***** Data to examine *****

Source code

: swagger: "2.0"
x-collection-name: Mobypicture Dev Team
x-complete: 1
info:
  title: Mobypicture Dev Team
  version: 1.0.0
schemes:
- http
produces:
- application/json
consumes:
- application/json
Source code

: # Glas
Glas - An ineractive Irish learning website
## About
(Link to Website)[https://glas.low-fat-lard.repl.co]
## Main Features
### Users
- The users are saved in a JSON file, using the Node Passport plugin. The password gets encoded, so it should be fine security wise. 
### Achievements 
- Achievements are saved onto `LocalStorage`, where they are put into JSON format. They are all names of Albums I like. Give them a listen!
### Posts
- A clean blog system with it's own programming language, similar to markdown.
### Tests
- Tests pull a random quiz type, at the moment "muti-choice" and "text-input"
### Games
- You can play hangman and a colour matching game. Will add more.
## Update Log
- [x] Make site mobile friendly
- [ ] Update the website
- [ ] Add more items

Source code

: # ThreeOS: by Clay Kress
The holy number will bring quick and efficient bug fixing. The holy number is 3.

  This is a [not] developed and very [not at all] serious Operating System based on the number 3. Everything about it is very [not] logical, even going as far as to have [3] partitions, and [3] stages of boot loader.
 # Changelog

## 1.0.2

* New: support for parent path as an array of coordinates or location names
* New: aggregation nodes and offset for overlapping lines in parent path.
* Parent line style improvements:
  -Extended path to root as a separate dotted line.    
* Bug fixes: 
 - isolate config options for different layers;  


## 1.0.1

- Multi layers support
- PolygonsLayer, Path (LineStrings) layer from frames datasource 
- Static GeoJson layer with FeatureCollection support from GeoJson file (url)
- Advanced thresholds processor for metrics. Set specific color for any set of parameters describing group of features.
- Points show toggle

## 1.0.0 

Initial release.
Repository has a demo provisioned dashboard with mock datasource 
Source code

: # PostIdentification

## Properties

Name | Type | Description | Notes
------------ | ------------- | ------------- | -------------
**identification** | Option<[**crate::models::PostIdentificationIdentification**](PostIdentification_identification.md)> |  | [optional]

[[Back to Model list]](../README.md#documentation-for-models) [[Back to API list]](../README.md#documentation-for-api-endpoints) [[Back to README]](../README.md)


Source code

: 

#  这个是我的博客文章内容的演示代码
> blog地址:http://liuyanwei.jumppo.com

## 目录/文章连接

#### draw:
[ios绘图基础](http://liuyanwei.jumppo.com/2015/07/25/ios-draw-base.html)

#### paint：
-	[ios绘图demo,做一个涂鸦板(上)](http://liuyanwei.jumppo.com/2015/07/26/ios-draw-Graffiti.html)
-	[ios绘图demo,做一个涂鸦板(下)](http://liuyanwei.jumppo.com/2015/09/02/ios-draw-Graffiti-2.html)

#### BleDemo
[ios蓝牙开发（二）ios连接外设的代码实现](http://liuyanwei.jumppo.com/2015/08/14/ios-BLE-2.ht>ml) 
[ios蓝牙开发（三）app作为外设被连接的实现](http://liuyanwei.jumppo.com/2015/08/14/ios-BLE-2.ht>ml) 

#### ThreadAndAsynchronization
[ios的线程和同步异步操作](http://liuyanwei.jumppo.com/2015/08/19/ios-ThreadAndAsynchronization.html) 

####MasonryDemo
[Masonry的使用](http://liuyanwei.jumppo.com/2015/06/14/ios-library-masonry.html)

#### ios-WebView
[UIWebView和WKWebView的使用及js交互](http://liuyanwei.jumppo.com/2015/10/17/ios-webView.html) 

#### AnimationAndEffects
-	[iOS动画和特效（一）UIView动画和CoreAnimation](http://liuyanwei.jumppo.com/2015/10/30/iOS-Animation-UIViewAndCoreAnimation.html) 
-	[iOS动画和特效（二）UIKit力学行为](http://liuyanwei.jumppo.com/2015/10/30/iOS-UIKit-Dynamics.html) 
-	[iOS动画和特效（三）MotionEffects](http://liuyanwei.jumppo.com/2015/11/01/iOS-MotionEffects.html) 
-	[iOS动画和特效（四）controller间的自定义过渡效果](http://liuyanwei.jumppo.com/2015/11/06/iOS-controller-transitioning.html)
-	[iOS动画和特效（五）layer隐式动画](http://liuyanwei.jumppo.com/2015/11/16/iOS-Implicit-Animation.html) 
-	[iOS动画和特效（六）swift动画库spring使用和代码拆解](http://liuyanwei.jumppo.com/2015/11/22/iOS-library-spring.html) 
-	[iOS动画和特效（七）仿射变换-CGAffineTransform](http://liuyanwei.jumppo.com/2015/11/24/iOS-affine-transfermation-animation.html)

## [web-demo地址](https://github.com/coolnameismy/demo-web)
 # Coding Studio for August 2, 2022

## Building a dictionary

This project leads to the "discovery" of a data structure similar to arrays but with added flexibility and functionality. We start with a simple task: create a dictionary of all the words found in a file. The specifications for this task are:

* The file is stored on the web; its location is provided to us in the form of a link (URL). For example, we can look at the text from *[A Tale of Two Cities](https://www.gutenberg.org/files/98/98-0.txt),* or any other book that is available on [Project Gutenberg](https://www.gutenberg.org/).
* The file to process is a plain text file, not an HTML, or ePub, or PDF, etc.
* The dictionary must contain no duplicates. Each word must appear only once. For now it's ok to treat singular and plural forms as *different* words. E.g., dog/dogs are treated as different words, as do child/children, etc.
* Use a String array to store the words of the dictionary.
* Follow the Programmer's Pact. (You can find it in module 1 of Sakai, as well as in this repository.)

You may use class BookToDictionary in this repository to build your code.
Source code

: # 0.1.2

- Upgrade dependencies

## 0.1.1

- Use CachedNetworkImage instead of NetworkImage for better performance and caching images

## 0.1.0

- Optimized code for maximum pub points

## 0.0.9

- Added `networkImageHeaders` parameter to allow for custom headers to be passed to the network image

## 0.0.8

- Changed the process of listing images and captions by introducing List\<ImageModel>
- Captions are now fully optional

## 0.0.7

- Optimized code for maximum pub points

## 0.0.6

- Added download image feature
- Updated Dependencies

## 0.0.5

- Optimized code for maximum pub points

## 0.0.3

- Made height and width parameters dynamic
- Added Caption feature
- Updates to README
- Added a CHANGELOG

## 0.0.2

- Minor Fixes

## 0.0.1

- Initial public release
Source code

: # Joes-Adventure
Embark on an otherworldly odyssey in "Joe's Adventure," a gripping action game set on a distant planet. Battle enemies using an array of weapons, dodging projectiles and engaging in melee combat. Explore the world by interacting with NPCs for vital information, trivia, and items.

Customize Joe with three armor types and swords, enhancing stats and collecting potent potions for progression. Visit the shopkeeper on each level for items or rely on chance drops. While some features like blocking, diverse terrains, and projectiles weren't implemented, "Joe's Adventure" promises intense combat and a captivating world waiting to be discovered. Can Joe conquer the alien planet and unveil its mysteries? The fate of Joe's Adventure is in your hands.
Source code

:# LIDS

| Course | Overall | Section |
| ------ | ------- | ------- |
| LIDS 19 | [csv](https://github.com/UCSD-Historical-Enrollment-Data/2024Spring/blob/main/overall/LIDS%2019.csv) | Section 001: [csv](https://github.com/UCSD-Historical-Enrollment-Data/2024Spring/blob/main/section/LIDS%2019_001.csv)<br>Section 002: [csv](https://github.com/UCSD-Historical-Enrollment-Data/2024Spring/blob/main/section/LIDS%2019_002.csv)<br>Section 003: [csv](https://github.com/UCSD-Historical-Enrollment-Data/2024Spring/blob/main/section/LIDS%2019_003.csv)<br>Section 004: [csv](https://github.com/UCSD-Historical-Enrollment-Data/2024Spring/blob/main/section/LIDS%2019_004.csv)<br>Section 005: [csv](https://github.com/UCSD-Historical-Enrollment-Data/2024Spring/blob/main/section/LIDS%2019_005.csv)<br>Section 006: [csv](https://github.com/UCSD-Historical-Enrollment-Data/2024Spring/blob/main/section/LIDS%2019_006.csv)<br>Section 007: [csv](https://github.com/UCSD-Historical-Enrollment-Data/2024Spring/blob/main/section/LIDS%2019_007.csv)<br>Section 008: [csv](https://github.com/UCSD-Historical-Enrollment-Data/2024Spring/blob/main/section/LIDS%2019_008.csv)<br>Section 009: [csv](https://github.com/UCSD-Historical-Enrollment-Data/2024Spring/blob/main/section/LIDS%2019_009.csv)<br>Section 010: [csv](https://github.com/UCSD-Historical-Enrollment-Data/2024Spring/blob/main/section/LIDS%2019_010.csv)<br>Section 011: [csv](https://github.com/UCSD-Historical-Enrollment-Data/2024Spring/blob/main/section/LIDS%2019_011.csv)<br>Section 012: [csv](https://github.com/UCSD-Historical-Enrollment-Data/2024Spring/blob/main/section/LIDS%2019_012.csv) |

*****

Written task. Report how many lines of the records contain the string "github". Give only the number.

Output of the task. 2